Alan Brazil: FA’s handling of Eniola Aluko case was a shambles

Footballer Eniola Aluko answers questions in front of the Digital, Culture, Media and Sport Committee

THE FA used to lurch from one crisis to another.

But, in recent years, I started to think they’d finally gotten themselves on an even keel.

I should have known better.

We all should have.

The way English football’s governing body has handled the Eniola Aluko race discrimination case has been nothing short of disgraceful.

From start to finish, they made a mess of the whole thing.

For the player herself – whose complaints have been vindicated after 18 months – it spelled a sad end to a distinguished England career.

Meanwhile, Mark Sampson, the manager she accused of making discriminatory remarks to her and a team-mate, kept his job until evidence emerged of “inappropriate and unacceptable” behaviour in a previous role.

What an absolute shambles.

First things first, the FA should have researched Sampson’s background thoroughly, before offering him the top job in English ladies’ football.

After that, once Aluko made her allegations, those should have been fully and properly investigated.

Instead, Aluko, with 102 caps to her name, ended up being dropped, while Sampson was cleared and continued to manage the national side.

That it took another two months – and a parliamentary hearing – for the FA to admit it had made mistakes is shocking.

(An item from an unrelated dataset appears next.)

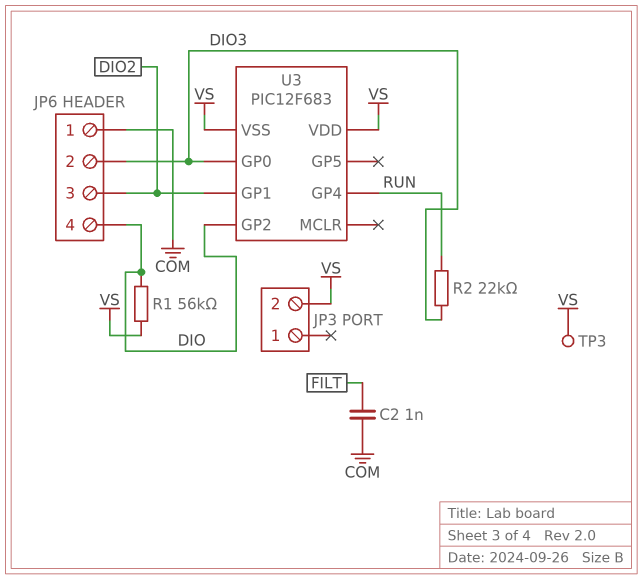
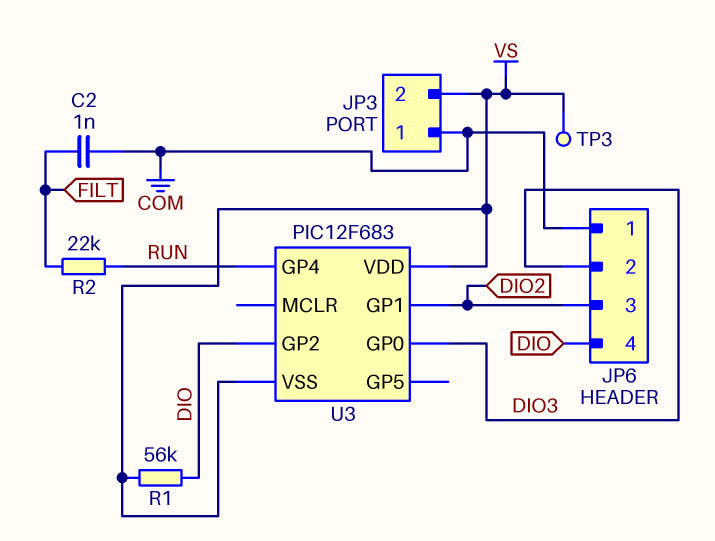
JP3 pin 1: none -> COM
R2: 22k (DIO3, RUN) -> 22k (FILT, RUN)

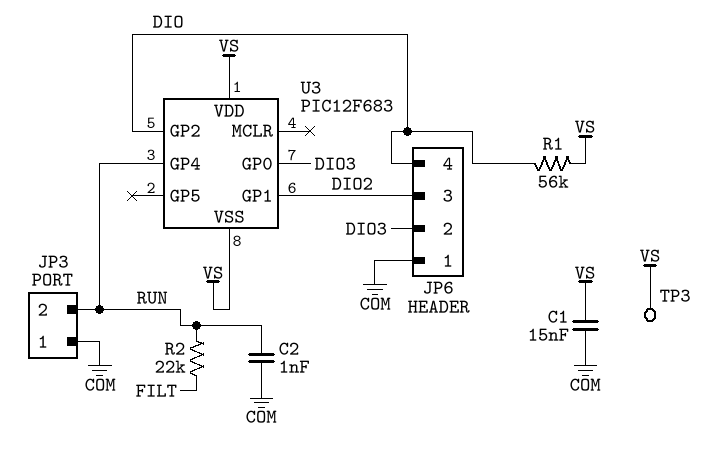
C1: none -> 15nF (COM, VS)
C2: 1nF (COM, FILT) -> 1nF (COM, RUN)
JP3 pin 2: VS -> RUN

For chief executive Martin Glenn to claim at the very same hearing that: “On balance I think we do a good job” is completely tone deaf.

Imagine how Aluko must be feeling today. She has had to wait a year-and-a-half for someone to acknowledge the truth of her claims.

On one hand she’ll be delighted. On the other she’ll be absolutely horrified.

I’m not surprised folk are questioning whether Glenn – and FA chairman Greg Clarke – can continue in their roles. After all, this is a proper, old-fashioned FA foul-up.

And I reckon they could have another big problem on the horizon in the shape of “Big” Sam Allardyce.

Just over a year has passed since Sam was sacked as England manager after just 67 days in charge.

I doubt many fans have given the decision a second thought.

But Sam has never let it drop – and neither have his lawyers.

I haven’t spoken to Sam personally on the subject, but I’m aware he feels hard done by over the way the FA handled his sacking.

Then news broke that he is preparing to sue the governing body for damages over comments made by Glenn and Clarke.

Sam reckons they didn’t wait for the full facts of his case to emerge before they punted him out of Wembley.

If their humiliation – and that’s exactly how it should be seen – over Aluko isn’t enough to trigger change, a potential seven-figure pay out to Allardyce will certainly do the job.

Either thing on its own is the kind of mess that could bring down bosses.

Together, one after another, they could trigger root-and-branch reform.

Frankly, I don’t think you’ll find too many people in football who would argue that’s not what the FA needs.